The longer you spend on Facebook, the more likely you are to come across a post that says “we didn’t have seatbelts/safety features/basic worries for our survival needs when I was a youngster and we still lived.” If you haven’t met them yet, imagine someone telling you “my grandmother smoked every day of her life and she lived to be 95” or Uncle Billy telling you “I used to pound 35 cans of Budweiser before my commute and I never died.”
These are all examples of “survivor bias,” which states that because you are one of the survivors, these activities appear to be less dangerous than they are. It’s because Uncle Billy (God rest his soul) is gone that you don’t hear from people with comparable experiences, such as “I used to pound 35 cans of Budweiser before driving and died instantaneously, day one.” Let’s get away from the dismal examples and look at a couple of examples that pop up on the Internet now and then: The plane and the helmet. Wars are an excellent area to look for survivors, which is why both of these stories take place during a conflict.
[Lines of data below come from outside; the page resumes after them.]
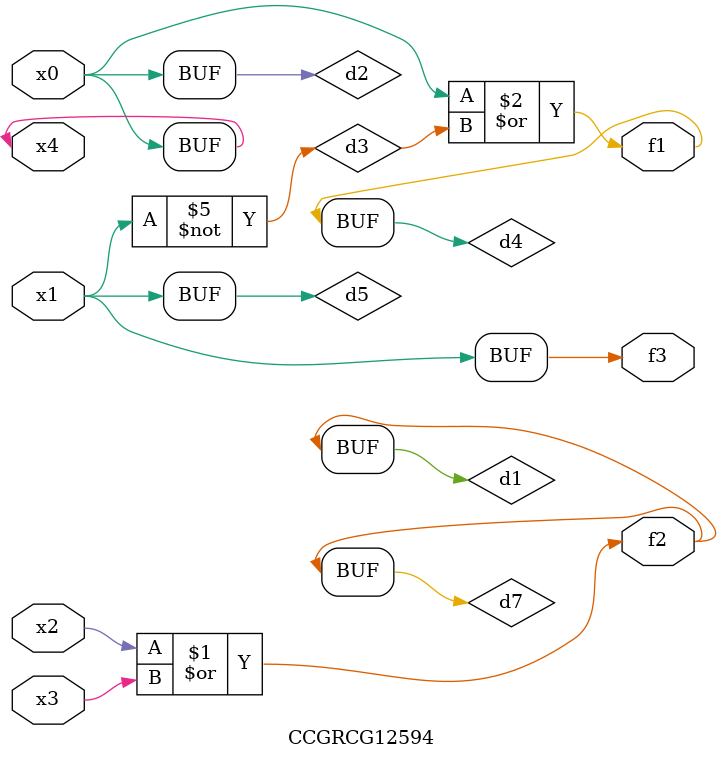
<source format=v>
module CCGRCG12594(
	input x0, x1, x2, x3, x4,
	output f1, f2, f3
);

	wire d1, d2, d3, d4, d5, d6, d7;

	or (d1, x2, x3);
	buf (d2, x0, x4);
	not (d3, x1);
	or (d4, d2, d3);
	not (d5, d3);
	nand (d6, d1, d3);
	or (d7, d1);
	assign f1 = d4;
	assign f2 = d7;
	assign f3 = d5;
endmodule

</source>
This one goes like this, albeit it’s probably apocryphal: Generals became concerned during WWI when hospitals began to see a high number of soldiers with head injuries. Given the influx, they reasoned that the problem could be that the newly adopted helmet – especially, the Brodie helmet – was causing brain injuries. In reality, the helmets were allowing significantly more soldiers to live, which is why they were seeing so many head injuries.
The Americans intended to limit the number of casualties in their air units during WWII. Many planes were found to have bullet holes in three major areas: the fuselage, outer wings, and tail. They devised a plan to reinforce the crap out of the locations that had been hit by enemy fire. Which sounds reasonable?
However, the fact that the only data they received was from the survivors is why this is such a good illustration of survivor prejudice. Before they could begin reinforcing the areas, a Hungarian-Jewish statistician named Abraham Wald examined the data and recognized the weakness in their reasoning.
In essence, bullet wounds in the fuselage, outer wings, and tails of the planes that survived demonstrated that being shot in those three regions and making it back suggested that being shot there wasn’t highly damaging to the planes. If you assume (and you have to assume because you’re not seeing all of the evidence because it’s lying somewhere in a war zone) that bullet holes are distributed fairly evenly across planes when you look at all of the planes that go out to fight, then the ones that didn’t make it back had bullet holes in other areas.